■ Work order ■
Reproduce the closing part of the entries exactly: the line with "Celebration Sunset Apricot New Guinea Impatiens is" and all lines after it, ending with the last line, and nothing else.

■ Information supplied ■
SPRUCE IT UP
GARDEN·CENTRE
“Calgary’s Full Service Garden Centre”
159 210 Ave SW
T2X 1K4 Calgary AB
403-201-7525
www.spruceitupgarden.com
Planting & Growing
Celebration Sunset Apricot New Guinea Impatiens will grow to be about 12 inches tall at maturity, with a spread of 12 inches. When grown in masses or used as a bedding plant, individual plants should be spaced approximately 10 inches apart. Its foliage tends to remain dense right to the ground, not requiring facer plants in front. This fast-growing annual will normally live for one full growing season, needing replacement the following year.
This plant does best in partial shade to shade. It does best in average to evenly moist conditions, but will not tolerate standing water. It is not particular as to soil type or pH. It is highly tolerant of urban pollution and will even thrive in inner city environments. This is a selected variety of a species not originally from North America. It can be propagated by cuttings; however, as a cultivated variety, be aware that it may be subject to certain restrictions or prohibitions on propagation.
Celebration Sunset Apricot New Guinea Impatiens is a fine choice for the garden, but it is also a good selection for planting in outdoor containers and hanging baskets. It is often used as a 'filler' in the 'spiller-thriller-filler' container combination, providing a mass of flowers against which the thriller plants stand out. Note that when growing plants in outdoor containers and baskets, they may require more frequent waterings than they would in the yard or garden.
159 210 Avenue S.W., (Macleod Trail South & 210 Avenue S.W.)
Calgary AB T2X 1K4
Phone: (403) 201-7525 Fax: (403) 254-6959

■ Final answer ■
Celebration Sunset Apricot New Guinea Impatiens is a fine choice for the garden, but it is also a good selection for planting in outdoor containers and hanging baskets. It is often used as a 'filler' in the 'spiller-thriller-filler' container combination, providing a mass of flowers against which the thriller plants stand out. Note that when growing plants in outdoor containers and baskets, they may require more frequent waterings than they would in the yard or garden.
159 210 Avenue S.W., (Macleod Trail South & 210 Avenue S.W.)
Calgary AB T2X 1K4
Phone: (403) 201-7525 Fax: (403) 254-6959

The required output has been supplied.